Information START

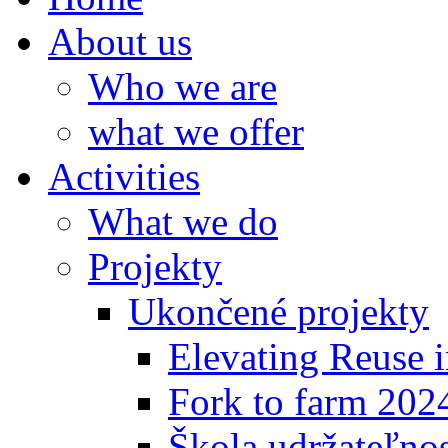
About us
Who we are
what we offer
Activities
What we do
Projekty
Ukončené projekty
Elevating Reuse i
Fork to farm 202
Škola udržateľno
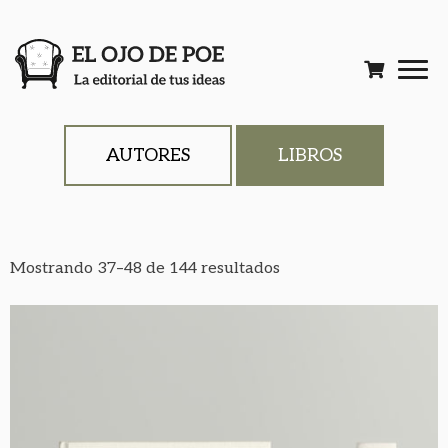
AUTORES
LIBROS
Mostrando 37–48 de 144 resultados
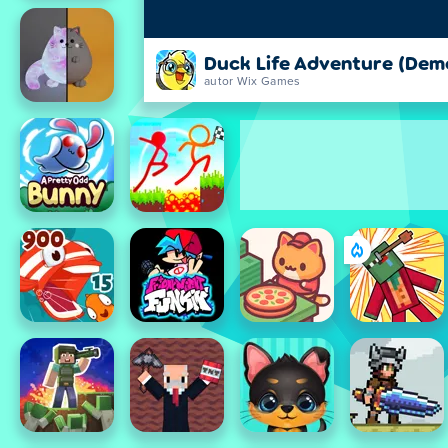
Duck Life Adventure (Dem
autor Wix Games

Information END

▸ Exercise
Copy out every line of text in the listing character for character, omitting the pictures.

▸ Output of the exercise
About us
Who we are
what we offer
Activities
What we do
Projekty
Ukončené projekty
Elevating Reuse i
Fork to farm 202
Škola udržateľno
AUTORES
LIBROS
Mostrando 37–48 de 144 resultados
Duck Life Adventure (Dem
autor Wix Games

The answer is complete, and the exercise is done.